Even then, the scales of justice will not be balanced. The injustice of having Jordan Edwards snatched from this earth with a bullet to his forehead will not be made right by sending his murderer to jail. It must happen, but it's not enough.
The family of Jordan Edwards should receive a record financial settlement for what's been heaped upon them. Negotiations for this settlement should not drag on. The county should literally find the highest settlement a family has ever received for police brutality and top that amount. That's what has to happen here.
But even then, it will not be enough. Because here is what I know: Odell and Charmaine Edwards would trade all of that — the convicted officer and a huge sum of money, to have their son back.

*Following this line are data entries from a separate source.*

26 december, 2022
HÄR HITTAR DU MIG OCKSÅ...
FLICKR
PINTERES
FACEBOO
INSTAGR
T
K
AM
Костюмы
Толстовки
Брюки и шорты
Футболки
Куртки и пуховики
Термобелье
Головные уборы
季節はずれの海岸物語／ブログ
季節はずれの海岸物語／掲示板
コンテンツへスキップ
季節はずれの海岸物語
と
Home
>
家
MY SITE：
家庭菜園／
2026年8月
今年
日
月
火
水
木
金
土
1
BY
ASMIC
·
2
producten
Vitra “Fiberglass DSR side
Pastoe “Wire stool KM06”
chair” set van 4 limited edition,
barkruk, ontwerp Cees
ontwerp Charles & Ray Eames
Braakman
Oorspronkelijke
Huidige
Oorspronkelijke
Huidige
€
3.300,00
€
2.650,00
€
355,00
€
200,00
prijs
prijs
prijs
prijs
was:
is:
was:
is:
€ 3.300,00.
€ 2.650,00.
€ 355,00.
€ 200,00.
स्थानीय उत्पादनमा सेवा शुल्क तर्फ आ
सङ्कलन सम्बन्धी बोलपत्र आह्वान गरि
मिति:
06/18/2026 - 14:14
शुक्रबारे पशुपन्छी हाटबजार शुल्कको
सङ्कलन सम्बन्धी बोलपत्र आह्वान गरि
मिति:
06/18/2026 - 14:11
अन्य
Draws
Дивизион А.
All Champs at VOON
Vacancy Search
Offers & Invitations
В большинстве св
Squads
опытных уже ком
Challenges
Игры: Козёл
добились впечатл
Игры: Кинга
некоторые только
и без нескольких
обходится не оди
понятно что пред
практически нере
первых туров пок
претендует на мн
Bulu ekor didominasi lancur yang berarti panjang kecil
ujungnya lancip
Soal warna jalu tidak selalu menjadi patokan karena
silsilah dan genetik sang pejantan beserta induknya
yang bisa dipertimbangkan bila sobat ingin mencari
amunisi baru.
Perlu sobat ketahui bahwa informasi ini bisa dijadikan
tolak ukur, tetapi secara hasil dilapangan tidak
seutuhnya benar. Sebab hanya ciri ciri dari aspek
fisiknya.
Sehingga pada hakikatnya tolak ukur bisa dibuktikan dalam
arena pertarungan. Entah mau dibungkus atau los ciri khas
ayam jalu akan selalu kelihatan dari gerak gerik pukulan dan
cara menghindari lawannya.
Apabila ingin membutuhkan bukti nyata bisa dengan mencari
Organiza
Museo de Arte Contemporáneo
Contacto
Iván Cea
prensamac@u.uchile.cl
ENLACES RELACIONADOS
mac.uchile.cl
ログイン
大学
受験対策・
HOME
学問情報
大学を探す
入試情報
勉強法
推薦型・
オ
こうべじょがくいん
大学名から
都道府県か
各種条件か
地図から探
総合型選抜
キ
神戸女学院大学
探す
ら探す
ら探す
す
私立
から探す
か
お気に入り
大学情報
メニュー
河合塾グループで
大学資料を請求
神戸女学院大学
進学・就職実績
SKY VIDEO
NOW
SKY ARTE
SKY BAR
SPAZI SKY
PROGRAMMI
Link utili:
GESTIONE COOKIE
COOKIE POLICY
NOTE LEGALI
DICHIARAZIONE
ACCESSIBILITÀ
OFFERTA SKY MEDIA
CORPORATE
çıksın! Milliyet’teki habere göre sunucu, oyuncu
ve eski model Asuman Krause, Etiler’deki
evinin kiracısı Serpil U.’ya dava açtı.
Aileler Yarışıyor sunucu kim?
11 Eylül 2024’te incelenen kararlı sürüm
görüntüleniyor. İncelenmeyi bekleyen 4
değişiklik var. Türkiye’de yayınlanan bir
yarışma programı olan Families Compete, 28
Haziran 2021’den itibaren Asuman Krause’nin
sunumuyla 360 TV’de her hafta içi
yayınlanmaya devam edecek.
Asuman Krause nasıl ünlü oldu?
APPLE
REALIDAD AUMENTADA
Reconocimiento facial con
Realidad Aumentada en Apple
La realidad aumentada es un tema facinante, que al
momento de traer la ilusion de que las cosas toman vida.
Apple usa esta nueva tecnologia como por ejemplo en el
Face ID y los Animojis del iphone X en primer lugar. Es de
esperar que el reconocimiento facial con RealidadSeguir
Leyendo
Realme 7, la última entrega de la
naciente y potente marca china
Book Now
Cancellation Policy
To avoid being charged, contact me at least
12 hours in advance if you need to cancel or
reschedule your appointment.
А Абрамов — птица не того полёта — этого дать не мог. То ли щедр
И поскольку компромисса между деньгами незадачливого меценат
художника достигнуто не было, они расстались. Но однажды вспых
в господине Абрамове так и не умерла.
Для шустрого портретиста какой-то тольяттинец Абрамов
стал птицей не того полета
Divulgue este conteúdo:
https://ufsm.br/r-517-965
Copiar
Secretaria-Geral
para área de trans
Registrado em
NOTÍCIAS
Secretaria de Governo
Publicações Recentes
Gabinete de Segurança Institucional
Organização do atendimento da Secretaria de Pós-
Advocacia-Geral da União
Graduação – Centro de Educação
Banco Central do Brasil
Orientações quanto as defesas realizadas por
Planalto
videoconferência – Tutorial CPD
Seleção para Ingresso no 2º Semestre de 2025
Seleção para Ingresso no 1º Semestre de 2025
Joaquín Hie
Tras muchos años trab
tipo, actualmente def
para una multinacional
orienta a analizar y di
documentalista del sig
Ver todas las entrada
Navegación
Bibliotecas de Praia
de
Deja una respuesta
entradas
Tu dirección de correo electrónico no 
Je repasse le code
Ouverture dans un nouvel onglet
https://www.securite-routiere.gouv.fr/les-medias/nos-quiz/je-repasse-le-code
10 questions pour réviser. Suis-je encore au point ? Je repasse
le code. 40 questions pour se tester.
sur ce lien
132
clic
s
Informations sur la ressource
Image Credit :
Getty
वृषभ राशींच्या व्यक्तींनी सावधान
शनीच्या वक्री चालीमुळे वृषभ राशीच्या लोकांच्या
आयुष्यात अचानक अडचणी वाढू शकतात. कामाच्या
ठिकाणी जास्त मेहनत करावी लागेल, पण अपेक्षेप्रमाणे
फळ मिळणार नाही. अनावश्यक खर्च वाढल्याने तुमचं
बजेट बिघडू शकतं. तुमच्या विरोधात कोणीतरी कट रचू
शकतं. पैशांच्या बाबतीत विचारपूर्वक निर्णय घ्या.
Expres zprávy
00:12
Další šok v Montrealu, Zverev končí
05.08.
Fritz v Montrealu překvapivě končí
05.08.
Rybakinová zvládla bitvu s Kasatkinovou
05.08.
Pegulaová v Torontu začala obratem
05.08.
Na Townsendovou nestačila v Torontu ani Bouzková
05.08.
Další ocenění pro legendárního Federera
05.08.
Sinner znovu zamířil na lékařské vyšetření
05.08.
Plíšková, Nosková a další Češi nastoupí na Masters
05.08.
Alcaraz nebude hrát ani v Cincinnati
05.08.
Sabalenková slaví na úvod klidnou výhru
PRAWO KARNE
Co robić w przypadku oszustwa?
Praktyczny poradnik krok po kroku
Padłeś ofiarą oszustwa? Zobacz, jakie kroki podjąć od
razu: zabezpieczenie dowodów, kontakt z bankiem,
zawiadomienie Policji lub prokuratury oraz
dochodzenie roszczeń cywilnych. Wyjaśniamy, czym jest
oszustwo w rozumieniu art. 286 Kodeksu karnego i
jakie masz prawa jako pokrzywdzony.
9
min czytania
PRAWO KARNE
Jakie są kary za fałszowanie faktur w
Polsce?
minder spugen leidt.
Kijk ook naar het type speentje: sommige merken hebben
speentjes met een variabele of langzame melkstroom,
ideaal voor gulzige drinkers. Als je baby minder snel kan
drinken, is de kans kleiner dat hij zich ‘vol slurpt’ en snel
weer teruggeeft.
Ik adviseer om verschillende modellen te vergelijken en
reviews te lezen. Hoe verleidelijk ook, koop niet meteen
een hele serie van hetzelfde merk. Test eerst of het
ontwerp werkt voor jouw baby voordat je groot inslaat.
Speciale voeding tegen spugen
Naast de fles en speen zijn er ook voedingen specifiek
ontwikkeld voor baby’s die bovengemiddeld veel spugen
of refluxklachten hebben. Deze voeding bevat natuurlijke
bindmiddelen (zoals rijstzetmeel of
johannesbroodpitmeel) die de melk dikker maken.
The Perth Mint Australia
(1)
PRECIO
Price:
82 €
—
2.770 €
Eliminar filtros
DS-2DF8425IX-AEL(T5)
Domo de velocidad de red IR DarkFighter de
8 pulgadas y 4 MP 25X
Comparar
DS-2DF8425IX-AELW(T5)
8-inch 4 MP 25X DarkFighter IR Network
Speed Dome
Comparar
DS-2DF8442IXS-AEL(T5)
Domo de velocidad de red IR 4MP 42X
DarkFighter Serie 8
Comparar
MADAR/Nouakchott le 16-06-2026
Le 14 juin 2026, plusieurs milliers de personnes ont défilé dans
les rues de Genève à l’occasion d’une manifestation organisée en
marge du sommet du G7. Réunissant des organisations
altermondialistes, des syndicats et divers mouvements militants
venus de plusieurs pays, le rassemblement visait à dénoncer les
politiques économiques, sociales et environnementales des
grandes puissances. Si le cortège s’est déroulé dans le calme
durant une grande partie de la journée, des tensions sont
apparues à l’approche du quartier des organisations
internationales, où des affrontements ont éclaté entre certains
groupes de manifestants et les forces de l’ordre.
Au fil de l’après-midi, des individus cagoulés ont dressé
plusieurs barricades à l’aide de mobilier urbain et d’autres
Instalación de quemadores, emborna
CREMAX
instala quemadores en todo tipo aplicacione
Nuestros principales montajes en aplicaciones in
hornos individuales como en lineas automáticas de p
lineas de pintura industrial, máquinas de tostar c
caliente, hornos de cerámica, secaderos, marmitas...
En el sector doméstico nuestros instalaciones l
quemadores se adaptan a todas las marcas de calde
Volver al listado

If justice is fairness, if justice is balance, then I truly don't know how Dallas makes this right. Justice would be Jordan Edwards being alive and well — without most us even knowing his name or his story, because he's just an ordinary boy in an ordinary family living his life.
But we don't have that option.
In the days ahead, based on my conversations with the family of Jordan Edwards and their legal team, I am expecting them to call for much more than a conviction in the murder case against Roy Oliver.
The family and their attorneys must be allowed to see every second of the body camera footage from this past Saturday evening. Jordan's brothers have both said it will show the officers not only being flagrantly disrespectful and offensive after the shooting, but also explicitly racist. These other officers, who detained Jordan's brothers and their friend, should be held fully responsible.
Every single piece of paperwork related to this case must released to see if any false reports were filed. My expectation is that there were, particularly based on the patently false statement released by the department in the days after the shooting — which they eventually recanted. Every single officer who filed a false report must be fired and even charged with violating their oath of office.
Lastly, the family is going to call for significant policy changes to be addressed that impact policing (and police brutality) in Dallas, in Texas, and throughout the country.
This family, before any of this ever happened, already had enough on their plates in their everyday roles as parents and spouses. Now, as victims, they find themselves considering a new role as advocates for change. They didn't ask for this, but here we are anyway.
The Edwards family now joins a long, tragic line of tens of thousands of victims of police brutality in America, but now our country has a chance to at least attempt to do right by this family. I haven't always been this way, but I'll believe it when I see it.